Irene Moser is an Associate Professor in the Department of Computer Science and Software Engineering at Swinburne University of Technology in Melbourne, Australia. One of her research interests is the characterisation of the search process of evolutionary algorithms and other stochastic heuristics with a view to estimating the quality of the results they achieve. She takes a keen interest in practical applications of optimisation algorithms in areas like urban design, sustainability, transport and data science, and the development of custom optimisation algorithms for particular problems. She has over 80 publications in peer-reviewed venues, including 10 CEC papers. She has also presented a tutorial at GECCO and is a Senior Member of the IEEE.

James Montgomery is a Senior Lecturer in the School of Information and Communication Technology at the University of Tasmania, based in Hobart, Australia. His evolutionary computation research spans both the analysis of search algorithm behaviour and the application of EC techniques to real-world, multiobjective problems, including sustainable agricultural planning in a changing climate.

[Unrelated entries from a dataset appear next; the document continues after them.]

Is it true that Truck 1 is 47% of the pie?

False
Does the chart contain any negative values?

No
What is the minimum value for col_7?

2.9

Outside of EC he works in the growing field of ecoacoustics, the application of machine learning to environmental audio recordings to derive ecological insights. He has deep knowledge of Ant Colony Optimization and Differential Evolution. He has published over 65 peer-reviewed papers (more than 40 of which are on EC, 17 of which were presented at CEC) and has delivered three CEC/WCCI tutorials.

Antonio Bolufé Röhler is an Assistant Professor at the University of Prince Edward Island. He obtained a Bachelor’s in Computer Science and a Master’s and PhD in Mathematics from the University of Havana. His main research focuses on understanding and formalizing (meta)heuristic optimization. He is particularly interested in the design of new non-metaphor-based and hybrid heuristics, large scale optimization and the use of machine learning for improving heuristic search. Relevant contributions include research on Minimum Population Search, Leaders and Followers, and Exploration-only Hybrids. To date he has over 30 peer-reviewed publications, has conducted over 50 reviews, and is Executive Secretary of the Gecontec journal.

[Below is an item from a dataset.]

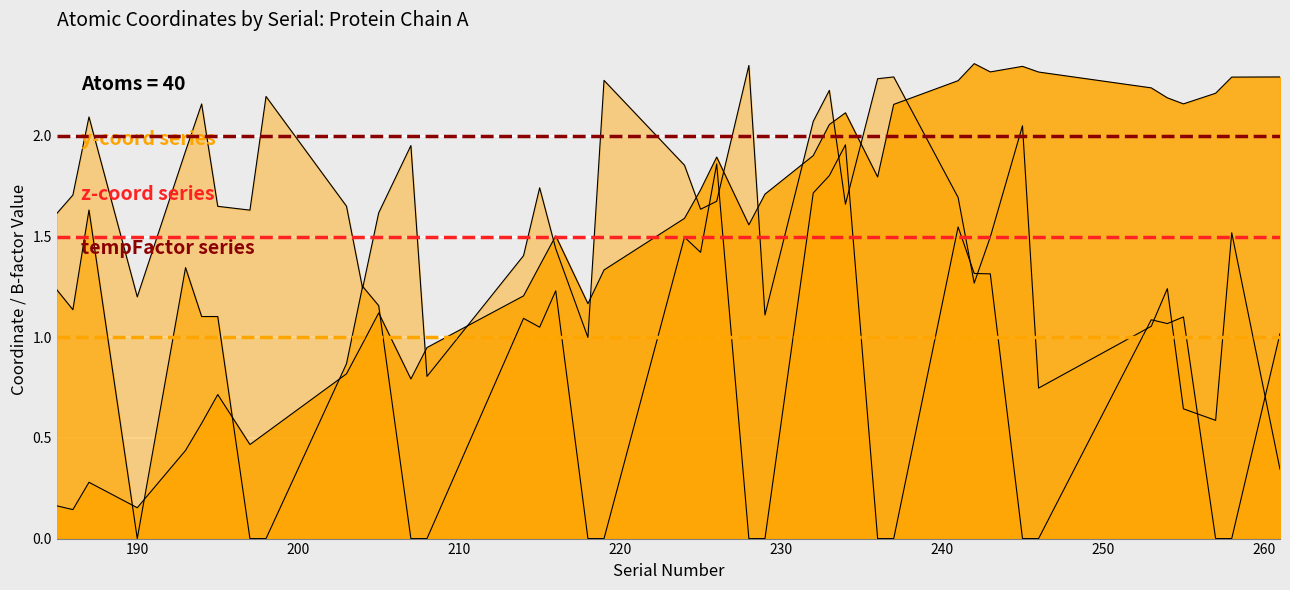

How many times do z line and tempFactor line cross each other?

5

Mohammed El-Abd (SM'16) is an Associate Professor of Computer Engineering in the College of Engineering and Applied Sciences at The American University of Kuwait (AUK). He obtained his B.Eng. and M.Sc. from the ECE Department at Ain Shams University in Egypt in 1998 and 2003, respectively. He obtained his Ph.D. from the ECE Department at the University of Waterloo (UW) in Canada in 2008. He has published more than 10 journal articles and over 60 conference publications, abstracts, and book chapters. He is an Associate Editor of the Swarm and Evolutionary Computation (SWEVO) journal by Elsevier since 2016 and served as a Guest Editor for the IEEE Transactions on Education. He serves as a reviewer for many prestigious journals including the IEEE Transactions on Evolutionary Computation, the IEEE Transactions on Cybernetics and IEEE Access. Moreover, he was the main organizer of a special session on “Cooperative Evolutionary Computation” in IEEE-CEC in 2019. He is the founding chair of the “Symposium on Cooperative Metaheuristics” organized within IEEE-SSCI. His research interests span the areas of meta-heuristics, evolutionary computation, swarm intelligence, cooperative algorithms, continuous optimization, large-scale optimization, Internet-of-Things (IoT), smart cities, control & robotics, and engineering education.

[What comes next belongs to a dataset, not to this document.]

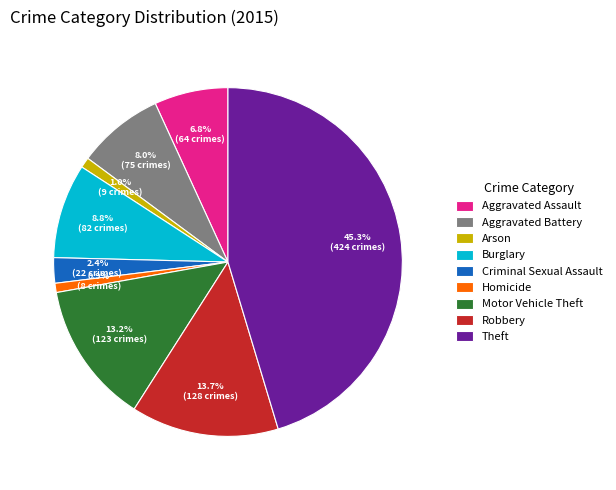

Between Homicide and Motor Vehicle Theft, which is larger?

Motor Vehicle Theft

Seyed Mohammad Mirjalili is a research assistant with the Department of Electrical & Computer Engineering at Concordia University in Montreal, Canada. Seyed Mohammad is internationally recognized for his contributions to the fields of Evolutionary Algorithms and Photonics. He has published 30 journal articles with over 7800 citations in total, with an H-index of 17 from Google Scholar Metrics. He has been one of the inventors of a number of new AI evolutionary algorithms such as Grey Wolf Optimizer and Salp Swarm Algorithm that have been widely used and highly cited across the globe in both academia and industry.